Vanellope is a glitchy, broken character who shouldn't really exist. Like Ralph, she is shunned by her peers and longs to be accepted as part of the game.
As well as not existing, Vanellope shouldn't work. By all rights she should be incredibly irritating. She's loud, abrasive, showoffish, childish, selfish and hyper (presumably from all the sugar). She even makes poop-jokes. She could easily have been a disaster but, somehow, she pulls off adorable, sweet and, more than once, completely heartbreaking.

Her friendship with Ralph is the emotional core of the film, as they both slowly grow to trust and confide in someone else for the first time. It's the ups and downs of that friendship that make the film affecting and even powerful. And there really are ups and downs - the movie makes them work for it. When things get really bad it's devastating - but the awful lows just make the highs that much sweeter. Their friendship is handled so brilliantly that there's a moment lifted straight from Monsters Inc. which, while just a throwaway gag in that film, had me blubbing happy tears in this one.

Don't think it's all soppy emotional stuff, though. There are chases and races and flights and fights and many other action-scenes that probably rhyme. That core friendship is wrapped inside a bigger story that threatens both of their worlds and both their lives. We're told early on (by Sonic the Hedgehog, no less) that, though you might normally respawn at home, death outside your native game is permanent. So whenever Ralph is in danger - and there's quite a lot of danger - we know the peril is real. And the fate reserved for glitches like Vanellope is somehow even worse. Throw in a genuinely scary bad-guy, and a final act that escalates into something much bigger and even more affecting, and the stakes do get surprisingly high!

With the emotion, weight and visual polish of Brave, the scale, action and variety of Rise of the Guardians, and a vein of humour and game-culture that's all it's own, Wreck-It Ralph is an almost flawless family film - up there with Dreamworks' finest, if not quite with Pixar's.
Just like Vanellope, the film is loud, showy and hyperactive but, just like Vanellope, those aren't the reasons you'll love it.

Sunday, 3 February 2013

Hiatus?

So, February marks one month since I randomly decided to use my barren, empty blog as, y'know, a blog. Not sure why it's turned into a movie blog, exactly, but there you go.

Sadly, February also marks the date my fiancée and I move into our new house (note: house, not flat). Being fairly useless people, we've failed to make any arrangements for phonelines or internet to be installed, so it's unlikely I'll be updating much in the next few weeks. I'm actually posting this with the Blogger app for Android!
I'll try my best to, if nothing else, review Wreck-It Ralph which (FINA-bloody-LLY) comes out in a week's time (almost half a year after the States) - but no promises!
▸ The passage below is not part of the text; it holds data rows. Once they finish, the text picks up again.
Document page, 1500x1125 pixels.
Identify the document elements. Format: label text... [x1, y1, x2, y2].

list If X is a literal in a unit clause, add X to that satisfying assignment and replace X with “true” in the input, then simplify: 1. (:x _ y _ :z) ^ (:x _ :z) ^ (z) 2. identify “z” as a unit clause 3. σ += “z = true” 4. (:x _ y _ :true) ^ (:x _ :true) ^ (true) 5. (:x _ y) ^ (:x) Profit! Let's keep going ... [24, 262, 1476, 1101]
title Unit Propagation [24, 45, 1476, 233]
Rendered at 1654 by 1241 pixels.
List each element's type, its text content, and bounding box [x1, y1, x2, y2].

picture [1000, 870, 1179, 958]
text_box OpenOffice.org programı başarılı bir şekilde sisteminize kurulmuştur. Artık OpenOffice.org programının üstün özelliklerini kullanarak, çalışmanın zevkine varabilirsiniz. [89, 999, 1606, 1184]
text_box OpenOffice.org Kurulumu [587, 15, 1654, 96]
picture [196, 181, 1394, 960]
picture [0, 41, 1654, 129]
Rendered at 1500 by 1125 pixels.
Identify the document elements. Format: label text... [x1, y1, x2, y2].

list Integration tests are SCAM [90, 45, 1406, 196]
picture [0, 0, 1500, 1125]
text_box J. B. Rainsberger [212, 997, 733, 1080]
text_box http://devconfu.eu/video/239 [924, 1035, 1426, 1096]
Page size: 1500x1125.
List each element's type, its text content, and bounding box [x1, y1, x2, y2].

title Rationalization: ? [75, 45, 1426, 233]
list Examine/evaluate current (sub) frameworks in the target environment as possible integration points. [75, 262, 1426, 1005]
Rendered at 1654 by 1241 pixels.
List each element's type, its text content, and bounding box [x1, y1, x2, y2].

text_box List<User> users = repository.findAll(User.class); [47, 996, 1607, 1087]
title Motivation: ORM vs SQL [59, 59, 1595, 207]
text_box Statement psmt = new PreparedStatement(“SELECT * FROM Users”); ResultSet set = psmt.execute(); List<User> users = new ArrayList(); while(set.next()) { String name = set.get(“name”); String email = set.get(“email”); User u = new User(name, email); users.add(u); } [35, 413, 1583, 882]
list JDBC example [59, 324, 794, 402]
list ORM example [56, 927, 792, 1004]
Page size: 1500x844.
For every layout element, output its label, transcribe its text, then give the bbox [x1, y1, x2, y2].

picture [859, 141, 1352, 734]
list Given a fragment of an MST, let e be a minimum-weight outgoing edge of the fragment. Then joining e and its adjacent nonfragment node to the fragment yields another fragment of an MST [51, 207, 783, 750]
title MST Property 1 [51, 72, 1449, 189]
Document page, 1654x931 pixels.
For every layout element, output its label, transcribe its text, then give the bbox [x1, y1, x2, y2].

When our internet is set up, I shall return; more powerful than you can possibly imagine. By which I mean there will be more reviews, more weird essay-things, more pictures of wrestlers, at least one Dudey Joe update (at least!) and the start of a new blog-series I'm tentatively calling "Mangaphobia".
Exciting times, I'm sure you'll agree! All that and more, after a brief hiatus; whatever that means.